ACTIVITY: Print the lines that run from the line with "left shoulder: (1397, 774)" to the line with "left elbow: (1084, 564)", keeping both end lines, exactly as they appear in the entries below, and nothing else.

People photos with keypoints
--------------------
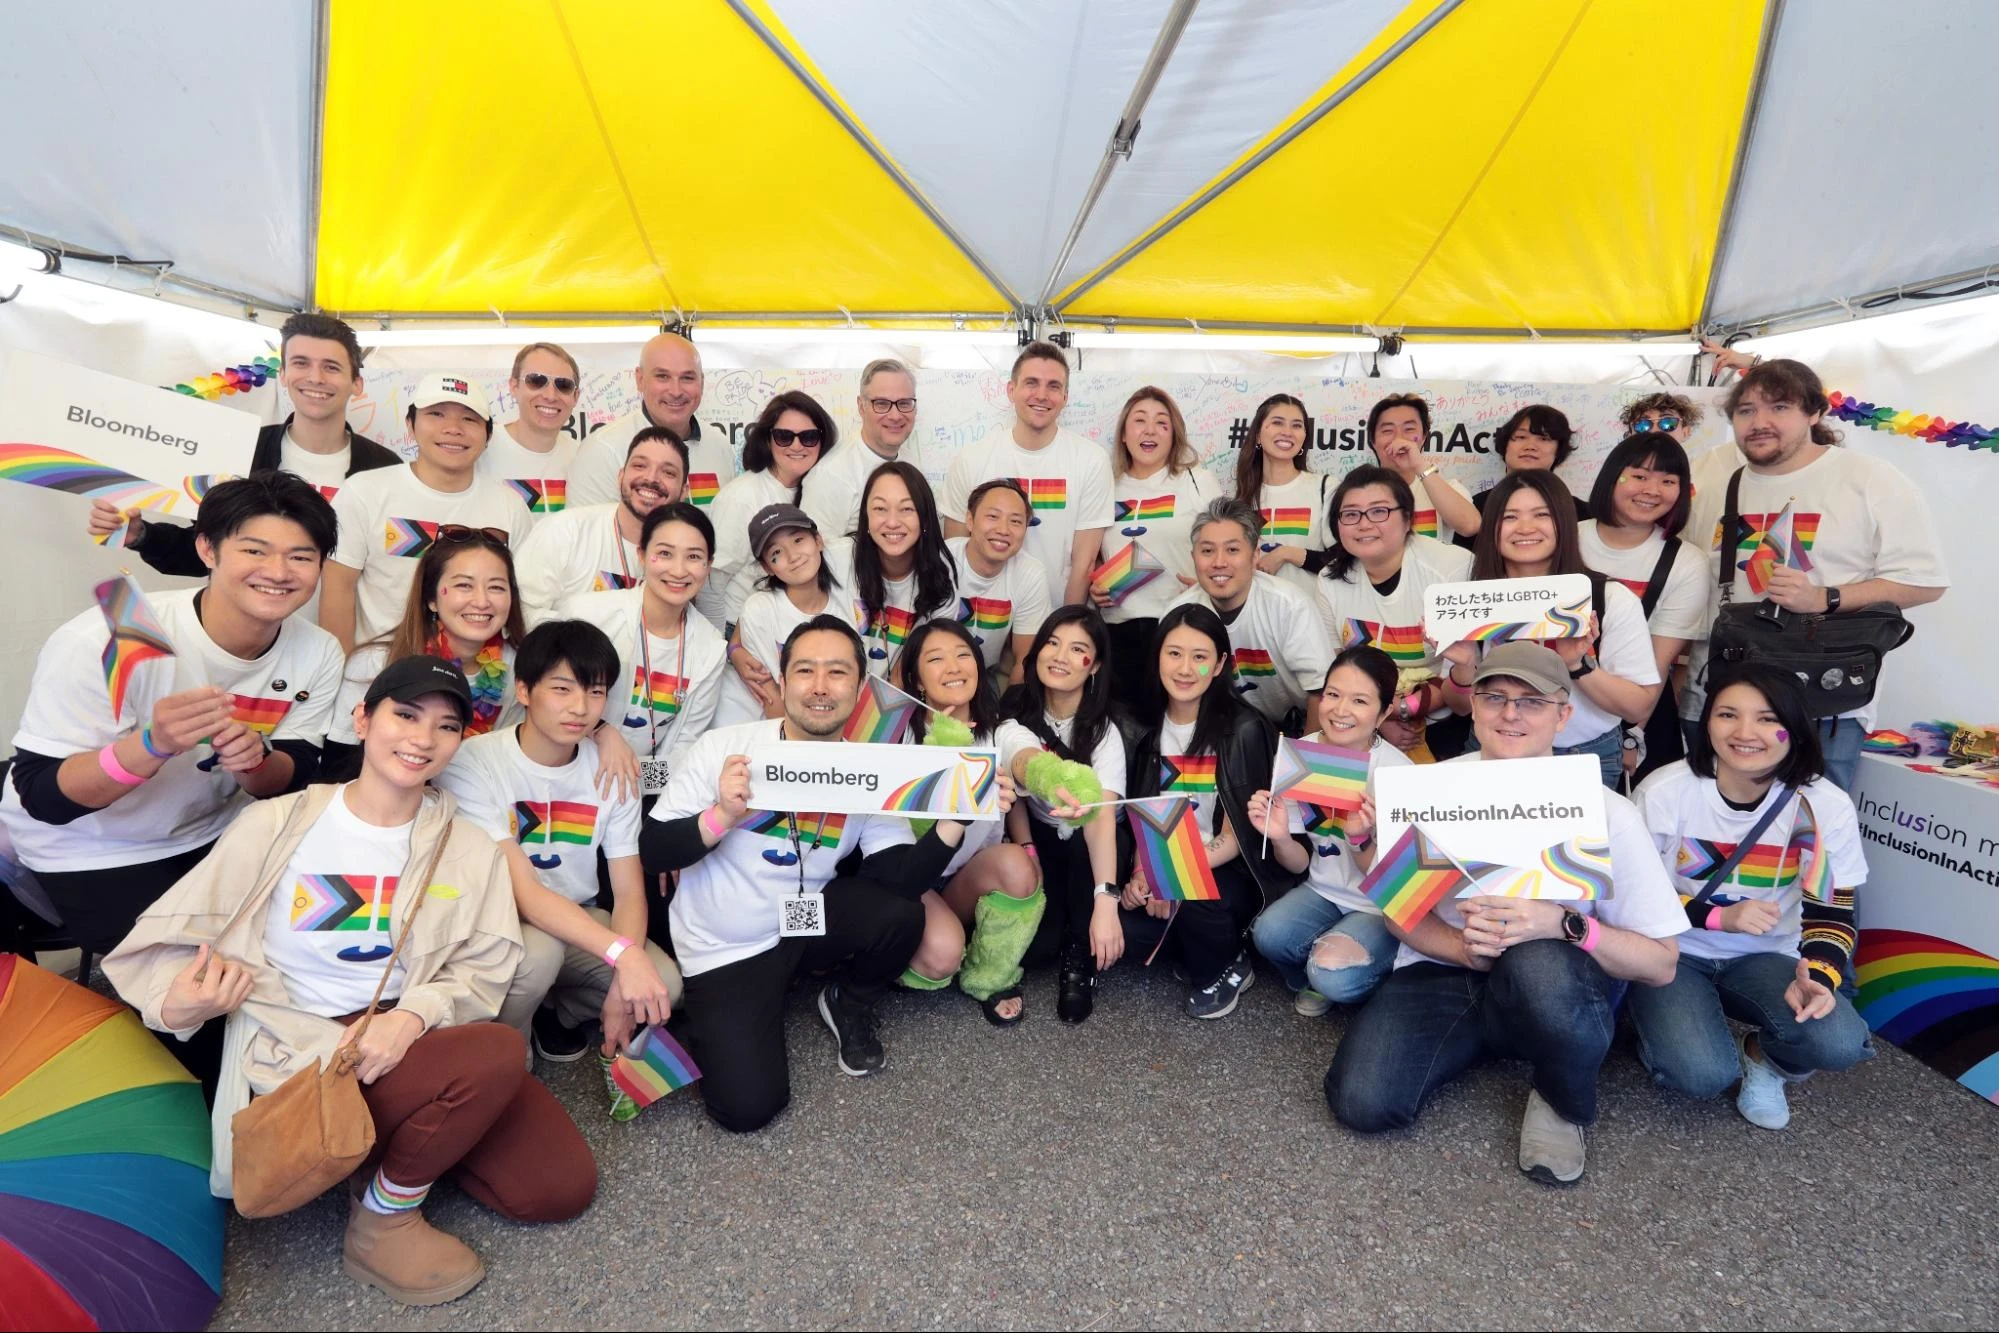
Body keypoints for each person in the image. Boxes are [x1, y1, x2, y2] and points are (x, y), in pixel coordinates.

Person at [100, 655, 594, 1307]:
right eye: (405, 714)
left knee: (557, 1187)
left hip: (416, 1041)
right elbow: (165, 941)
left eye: (446, 726)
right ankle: (384, 1215)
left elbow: (486, 964)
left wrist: (412, 1014)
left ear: (458, 742)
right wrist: (182, 1000)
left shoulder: (466, 845)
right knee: (498, 1051)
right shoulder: (277, 824)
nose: (422, 738)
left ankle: (381, 1148)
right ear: (363, 718)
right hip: (307, 1051)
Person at [1326, 642, 1686, 1185]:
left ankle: (1561, 1095)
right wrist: (1460, 949)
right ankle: (1498, 1033)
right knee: (1362, 1103)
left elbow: (1661, 963)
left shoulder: (1606, 810)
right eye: (1494, 697)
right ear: (1472, 705)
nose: (1510, 714)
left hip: (1553, 976)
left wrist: (1561, 924)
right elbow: (1401, 915)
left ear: (1564, 715)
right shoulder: (1430, 791)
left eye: (1532, 701)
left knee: (1538, 966)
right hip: (1446, 969)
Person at [642, 616, 977, 1132]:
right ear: (781, 680)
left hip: (805, 921)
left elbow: (900, 878)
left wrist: (957, 819)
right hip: (728, 947)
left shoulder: (870, 765)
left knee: (902, 913)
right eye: (805, 671)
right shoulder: (722, 749)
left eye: (838, 672)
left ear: (860, 688)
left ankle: (848, 999)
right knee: (748, 1109)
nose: (820, 688)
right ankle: (728, 1016)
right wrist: (720, 817)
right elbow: (654, 851)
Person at [1, 475, 343, 959]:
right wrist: (150, 746)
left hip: (218, 834)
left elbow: (293, 770)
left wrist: (256, 763)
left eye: (301, 556)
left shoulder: (317, 648)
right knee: (203, 986)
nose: (278, 571)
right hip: (95, 849)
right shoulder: (119, 628)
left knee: (320, 943)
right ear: (207, 548)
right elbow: (44, 798)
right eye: (254, 550)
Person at [1682, 358, 1948, 791]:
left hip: (1823, 708)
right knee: (1713, 837)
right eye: (1746, 410)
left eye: (1780, 407)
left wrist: (1827, 598)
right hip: (1718, 702)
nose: (1760, 422)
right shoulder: (1715, 480)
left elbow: (1926, 581)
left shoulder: (1870, 479)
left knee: (1814, 840)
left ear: (1815, 412)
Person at [1629, 666, 1872, 1130]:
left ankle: (1763, 1057)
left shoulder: (1823, 804)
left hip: (1766, 957)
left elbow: (1832, 909)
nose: (1745, 733)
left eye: (1766, 718)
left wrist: (1819, 972)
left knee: (1838, 1041)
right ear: (1708, 722)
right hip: (1673, 953)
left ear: (1794, 727)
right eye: (1727, 714)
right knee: (1699, 1075)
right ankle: (1655, 1032)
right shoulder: (1665, 792)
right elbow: (1637, 903)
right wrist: (1722, 919)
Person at [432, 620, 681, 1064]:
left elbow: (627, 892)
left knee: (666, 986)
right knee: (541, 954)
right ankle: (505, 1049)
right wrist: (622, 956)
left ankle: (559, 1012)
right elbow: (524, 895)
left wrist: (625, 981)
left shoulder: (613, 769)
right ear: (524, 691)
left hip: (582, 919)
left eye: (595, 692)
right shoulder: (475, 762)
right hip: (503, 923)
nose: (580, 708)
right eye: (562, 689)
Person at [88, 312, 399, 569]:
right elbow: (206, 553)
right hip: (251, 638)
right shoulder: (244, 453)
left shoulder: (387, 469)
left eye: (331, 367)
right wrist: (142, 535)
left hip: (350, 638)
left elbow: (395, 566)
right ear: (284, 375)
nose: (315, 378)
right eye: (301, 363)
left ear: (356, 383)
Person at [1116, 605, 1301, 1018]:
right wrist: (1143, 874)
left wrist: (1171, 876)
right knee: (1124, 931)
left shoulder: (1244, 729)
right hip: (1165, 861)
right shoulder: (1142, 728)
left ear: (1219, 665)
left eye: (1200, 657)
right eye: (1174, 653)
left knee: (1195, 900)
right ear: (1158, 657)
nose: (1185, 668)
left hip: (1230, 870)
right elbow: (1140, 815)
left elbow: (1239, 837)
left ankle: (1227, 965)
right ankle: (1195, 937)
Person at [1444, 471, 1660, 787]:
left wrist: (1578, 665)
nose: (1526, 528)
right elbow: (1461, 706)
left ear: (1564, 524)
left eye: (1541, 515)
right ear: (1492, 528)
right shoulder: (1474, 599)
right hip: (1493, 749)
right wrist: (1464, 665)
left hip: (1584, 756)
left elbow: (1638, 705)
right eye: (1510, 517)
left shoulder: (1608, 598)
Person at [1248, 646, 1413, 1014]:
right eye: (1332, 695)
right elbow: (1297, 864)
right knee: (1268, 935)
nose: (1340, 710)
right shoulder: (1299, 755)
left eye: (1359, 700)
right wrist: (1279, 836)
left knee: (1332, 976)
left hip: (1378, 906)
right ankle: (1327, 955)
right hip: (1321, 890)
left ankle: (1380, 966)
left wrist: (1360, 840)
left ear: (1384, 711)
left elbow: (1402, 888)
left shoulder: (1397, 774)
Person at [891, 619, 1041, 1024]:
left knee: (1017, 865)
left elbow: (1025, 755)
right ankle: (898, 952)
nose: (954, 667)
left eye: (963, 655)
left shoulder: (1000, 731)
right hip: (909, 881)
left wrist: (1048, 774)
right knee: (941, 954)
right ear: (917, 680)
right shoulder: (898, 734)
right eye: (936, 659)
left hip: (964, 879)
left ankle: (989, 974)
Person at [322, 374, 534, 654]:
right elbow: (338, 587)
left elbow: (524, 599)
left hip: (476, 680)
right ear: (410, 425)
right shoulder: (364, 491)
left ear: (488, 436)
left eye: (469, 419)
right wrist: (340, 673)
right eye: (436, 414)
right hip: (378, 676)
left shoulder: (510, 506)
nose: (453, 429)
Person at [995, 606, 1127, 1024]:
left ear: (1095, 666)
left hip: (1094, 840)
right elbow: (1013, 784)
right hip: (1040, 833)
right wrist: (1026, 847)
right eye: (1052, 642)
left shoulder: (1105, 727)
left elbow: (1101, 819)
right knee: (1038, 950)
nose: (1060, 656)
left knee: (1083, 906)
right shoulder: (1017, 705)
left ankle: (1079, 960)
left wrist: (1106, 902)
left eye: (1077, 649)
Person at [562, 502, 728, 805]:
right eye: (664, 553)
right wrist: (601, 731)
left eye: (694, 557)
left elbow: (684, 747)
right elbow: (550, 698)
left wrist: (632, 782)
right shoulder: (589, 614)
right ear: (641, 555)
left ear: (709, 565)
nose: (679, 570)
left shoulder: (711, 647)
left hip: (642, 795)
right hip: (567, 778)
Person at [326, 530, 529, 777]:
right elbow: (338, 765)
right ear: (431, 598)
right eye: (464, 585)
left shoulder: (521, 668)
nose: (482, 601)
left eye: (496, 587)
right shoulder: (375, 662)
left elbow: (511, 764)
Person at [1313, 466, 1472, 762]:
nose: (1363, 524)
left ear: (1408, 518)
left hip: (1444, 724)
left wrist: (1402, 709)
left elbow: (1462, 699)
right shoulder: (1330, 581)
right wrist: (1381, 720)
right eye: (1350, 514)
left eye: (1378, 512)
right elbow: (1338, 672)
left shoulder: (1451, 569)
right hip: (1364, 722)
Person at [940, 340, 1112, 609]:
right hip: (982, 624)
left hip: (1056, 616)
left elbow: (1084, 564)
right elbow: (954, 556)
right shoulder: (971, 459)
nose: (1042, 395)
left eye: (1054, 386)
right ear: (1011, 390)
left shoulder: (1091, 460)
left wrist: (1061, 631)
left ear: (1065, 397)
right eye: (1031, 383)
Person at [1579, 434, 1711, 783]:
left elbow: (1656, 663)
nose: (1652, 490)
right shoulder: (1567, 537)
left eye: (1668, 481)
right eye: (1639, 476)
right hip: (1554, 701)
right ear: (1613, 476)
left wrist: (1631, 735)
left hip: (1635, 711)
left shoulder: (1687, 563)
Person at [1094, 386, 1213, 719]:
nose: (1149, 430)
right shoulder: (1105, 484)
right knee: (1125, 736)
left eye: (1161, 423)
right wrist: (1095, 581)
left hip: (1180, 627)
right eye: (1139, 421)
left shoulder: (1196, 481)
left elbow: (1227, 543)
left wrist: (1209, 583)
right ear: (1123, 434)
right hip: (1120, 633)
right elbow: (1089, 548)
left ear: (1174, 434)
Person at [1166, 498, 1333, 730]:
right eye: (1207, 551)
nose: (1219, 562)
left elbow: (1321, 692)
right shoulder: (1179, 614)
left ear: (1255, 555)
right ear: (1193, 556)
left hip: (1295, 726)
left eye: (1232, 550)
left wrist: (1305, 759)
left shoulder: (1290, 606)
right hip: (1220, 729)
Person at [511, 425, 688, 625]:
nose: (651, 478)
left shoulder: (684, 556)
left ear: (683, 491)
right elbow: (522, 611)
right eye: (640, 466)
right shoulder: (565, 531)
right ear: (621, 477)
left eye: (668, 472)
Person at [718, 505, 863, 725]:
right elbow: (773, 701)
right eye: (776, 553)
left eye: (798, 541)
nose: (793, 556)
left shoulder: (846, 565)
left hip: (865, 717)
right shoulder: (760, 612)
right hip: (803, 729)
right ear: (767, 567)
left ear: (818, 540)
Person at [704, 391, 833, 628]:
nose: (797, 445)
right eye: (784, 436)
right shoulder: (742, 497)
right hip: (739, 628)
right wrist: (720, 646)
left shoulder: (822, 490)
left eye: (809, 437)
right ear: (767, 440)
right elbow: (712, 579)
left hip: (792, 627)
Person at [567, 332, 734, 511]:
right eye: (662, 376)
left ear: (701, 383)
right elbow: (589, 534)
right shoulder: (602, 450)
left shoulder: (720, 446)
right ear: (640, 379)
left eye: (687, 378)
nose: (676, 391)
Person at [853, 461, 958, 681]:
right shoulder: (840, 559)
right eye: (880, 509)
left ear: (925, 517)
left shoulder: (940, 580)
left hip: (895, 700)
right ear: (866, 516)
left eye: (907, 509)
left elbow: (908, 675)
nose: (892, 522)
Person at [946, 479, 1052, 688]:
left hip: (983, 675)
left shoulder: (1030, 574)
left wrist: (1007, 717)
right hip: (931, 672)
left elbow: (1025, 661)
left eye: (1015, 521)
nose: (1003, 530)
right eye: (993, 517)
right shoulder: (941, 559)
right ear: (970, 520)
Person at [800, 358, 921, 538]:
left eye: (904, 403)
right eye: (881, 404)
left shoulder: (911, 462)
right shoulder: (831, 476)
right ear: (861, 406)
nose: (895, 415)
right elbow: (812, 555)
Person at [1232, 392, 1334, 600]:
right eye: (1277, 423)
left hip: (1310, 619)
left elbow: (1344, 561)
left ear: (1305, 436)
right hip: (1255, 621)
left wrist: (1287, 553)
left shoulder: (1325, 487)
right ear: (1258, 435)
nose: (1287, 432)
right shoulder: (1243, 498)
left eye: (1297, 425)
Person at [1453, 405, 1593, 549]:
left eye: (1544, 439)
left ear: (1559, 450)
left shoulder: (1582, 513)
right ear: (1505, 444)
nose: (1530, 446)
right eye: (1521, 437)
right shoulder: (1476, 508)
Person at [475, 343, 583, 515]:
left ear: (575, 397)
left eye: (563, 385)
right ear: (514, 386)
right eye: (536, 381)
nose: (550, 395)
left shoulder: (583, 457)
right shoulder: (480, 449)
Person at [1365, 393, 1479, 544]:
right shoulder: (1356, 491)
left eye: (1409, 429)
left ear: (1424, 437)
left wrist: (1419, 465)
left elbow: (1470, 526)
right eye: (1387, 430)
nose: (1399, 438)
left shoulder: (1446, 488)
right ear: (1373, 441)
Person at [1618, 391, 1703, 444]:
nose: (1655, 430)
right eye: (1642, 425)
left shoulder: (1702, 471)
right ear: (1630, 436)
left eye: (1668, 423)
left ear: (1685, 432)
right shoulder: (1618, 472)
--------------------
ANSWER FOR THIS EXERCISE:
left shoulder: (1397, 774)
Person at [891, 619, 1041, 1024]:
left knee: (1017, 865)
left elbow: (1025, 755)
right ankle: (898, 952)
nose: (954, 667)
left eye: (963, 655)
left shoulder: (1000, 731)
right hip: (909, 881)
left wrist: (1048, 774)
right knee: (941, 954)
right ear: (917, 680)
right shoulder: (898, 734)
right eye: (936, 659)
left hip: (964, 879)
left ankle: (989, 974)
Person at [322, 374, 534, 654]:
right elbow: (338, 587)
left elbow: (524, 599)
left hip: (476, 680)
right ear: (410, 425)
right shoulder: (364, 491)
left ear: (488, 436)
left eye: (469, 419)
right wrist: (340, 673)
right eye: (436, 414)
right hip: (378, 676)
left shoulder: (510, 506)
nose: (453, 429)
Person at [995, 606, 1127, 1024]:
left ear: (1095, 666)
left hip: (1094, 840)
right elbow: (1013, 784)
right hip: (1040, 833)
right wrist: (1026, 847)
right eye: (1052, 642)
left shoulder: (1105, 727)
left elbow: (1101, 819)
right knee: (1038, 950)
nose: (1060, 656)
left knee: (1083, 906)
right shoulder: (1017, 705)
left ankle: (1079, 960)
left wrist: (1106, 902)
left eye: (1077, 649)
Person at [562, 502, 728, 805]:
right eye: (664, 553)
right wrist: (601, 731)
left eye: (694, 557)
left elbow: (684, 747)
right elbow: (550, 698)
left wrist: (632, 782)
right shoulder: (589, 614)
right ear: (641, 555)
left ear: (709, 565)
nose: (679, 570)
left shoulder: (711, 647)
left hip: (642, 795)
right hip: (567, 778)
Person at [326, 530, 529, 777]:
right elbow: (338, 765)
right ear: (431, 598)
right eye: (464, 585)
left shoulder: (521, 668)
nose: (482, 601)
left eye: (496, 587)
right shoulder: (375, 662)
left elbow: (511, 764)
Person at [1313, 466, 1472, 762]:
nose: (1363, 524)
left ear: (1408, 518)
left hip: (1444, 724)
left wrist: (1402, 709)
left elbow: (1462, 699)
right shoulder: (1330, 581)
right wrist: (1381, 720)
right eye: (1350, 514)
left eye: (1378, 512)
right elbow: (1338, 672)
left shoulder: (1451, 569)
right hip: (1364, 722)
Person at [940, 340, 1112, 609]:
right hip: (982, 624)
left hip: (1056, 616)
left elbow: (1084, 564)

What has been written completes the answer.